***** DATA FOR REVIEW

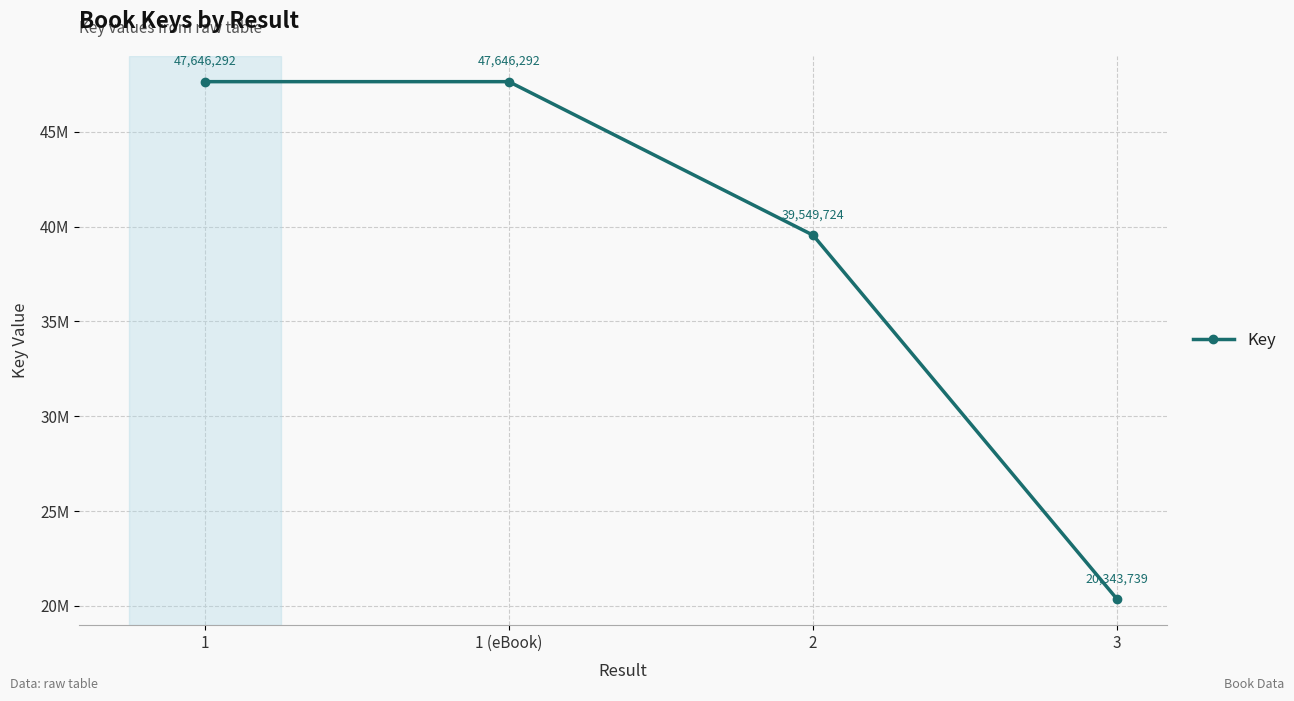

What value does the data have at 1, to the nearest 100?

47646300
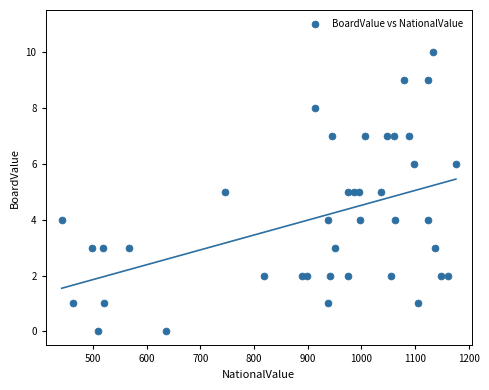

What is the range of Y values (max minus min)?

10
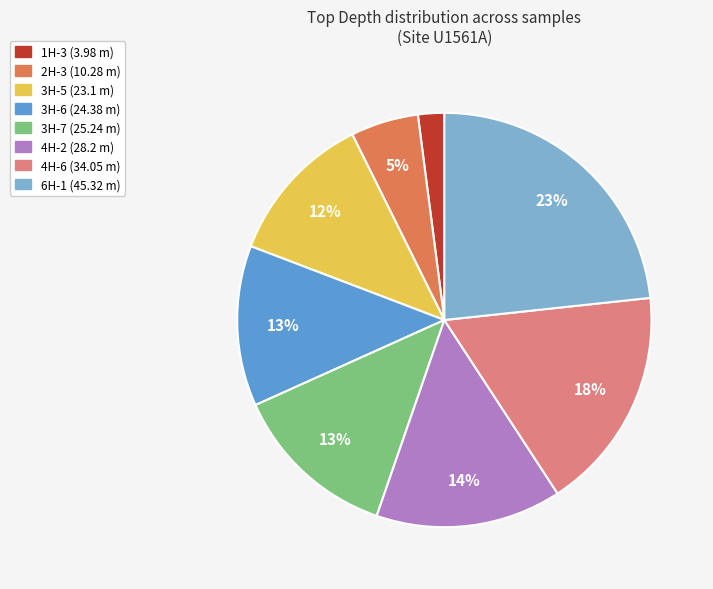

To the nearest percent, what percentage of the pie is 6H-1 (45.32 m)?

23%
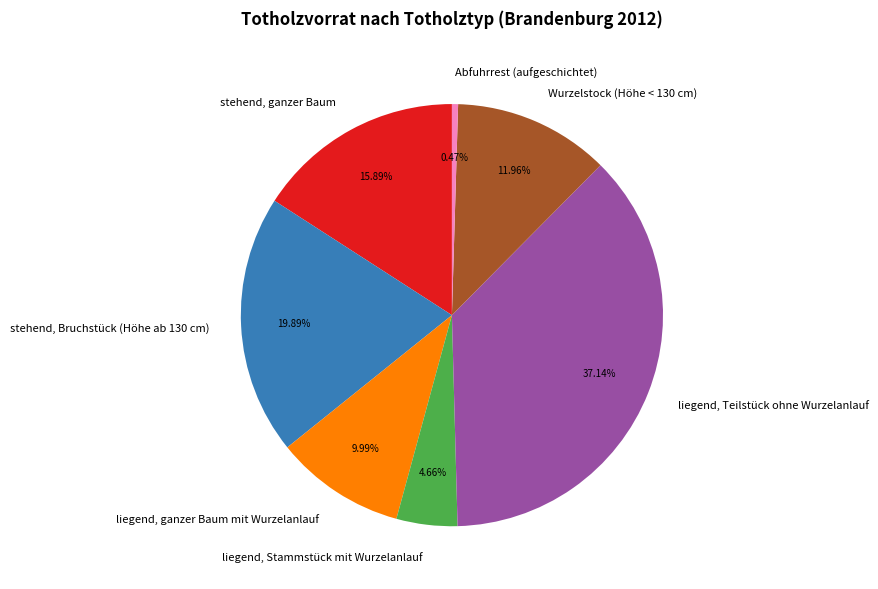

To the nearest percent, what is the average slice percentage?

14%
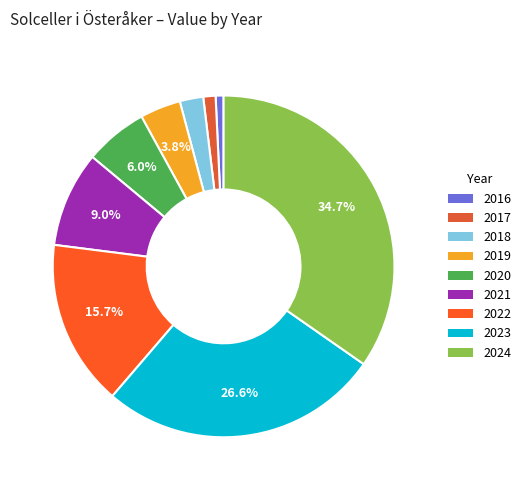

Count the number of slices in the pie.

9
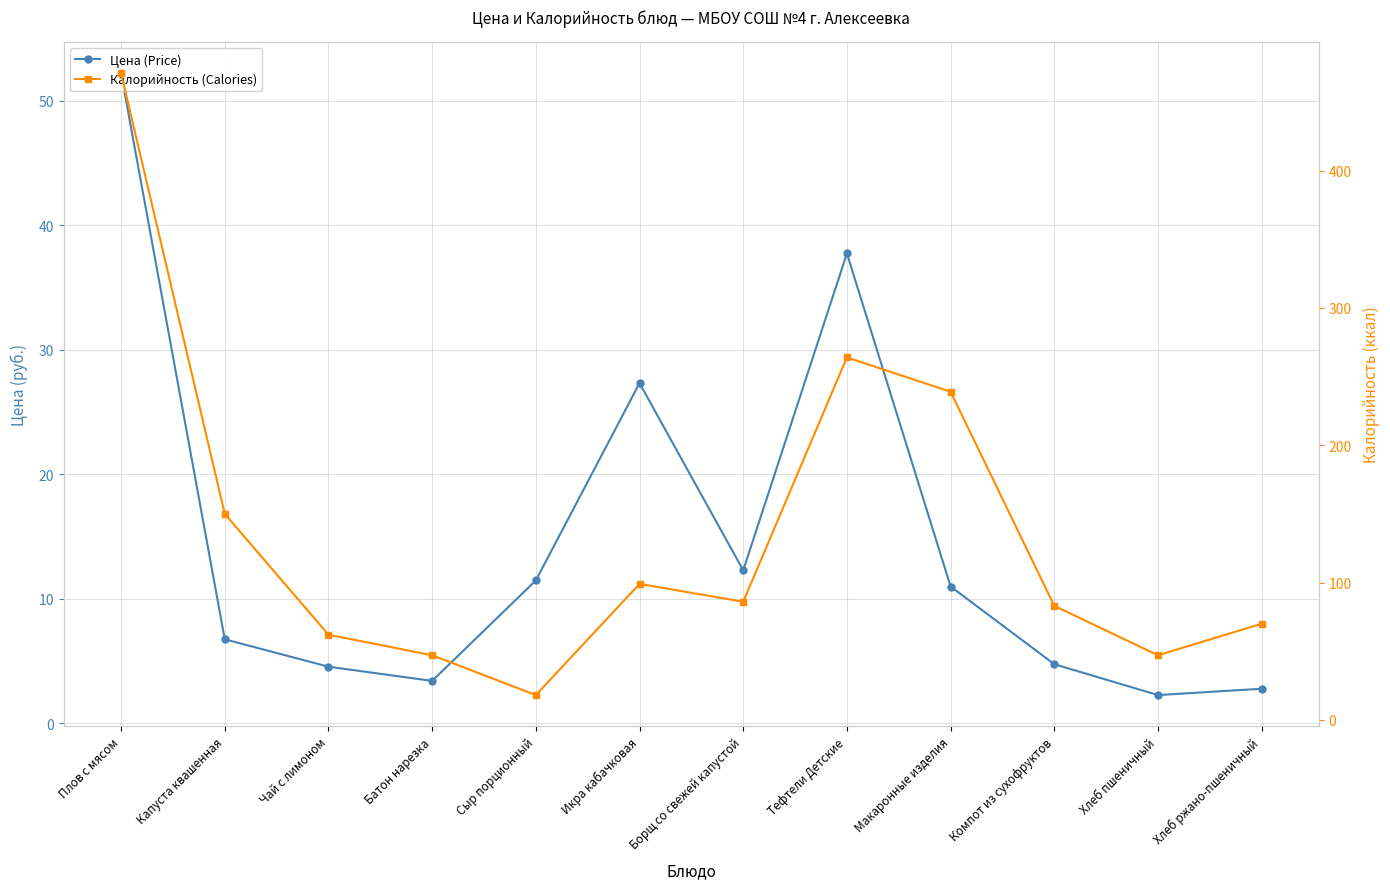

Does the chart have visible grid lines?

Yes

**********

- **BRIEF**: Recast the data above as a two-column Markdown table headed "No." and "Text", numbering each remaining line in order. Leave out the blank lines and the pictures.

- **RESPONSE BOX**:
| No. | Text |
|---|---|
| 1 | What value does the data have at 1, to the nearest 100? |
| 2 | 47646300 |
| 3 | What is the range of Y values (max minus min)? |
| 4 | 10 |
| 5 | To the nearest percent, what percentage of the pie is 6H-1 (45.32 m)? |
| 6 | 23% |
| 7 | To the nearest percent, what is the average slice percentage? |
| 8 | 14% |
| 9 | Count the number of slices in the pie. |
| 10 | 9 |
| 11 | Does the chart have visible grid lines? |
| 12 | Yes |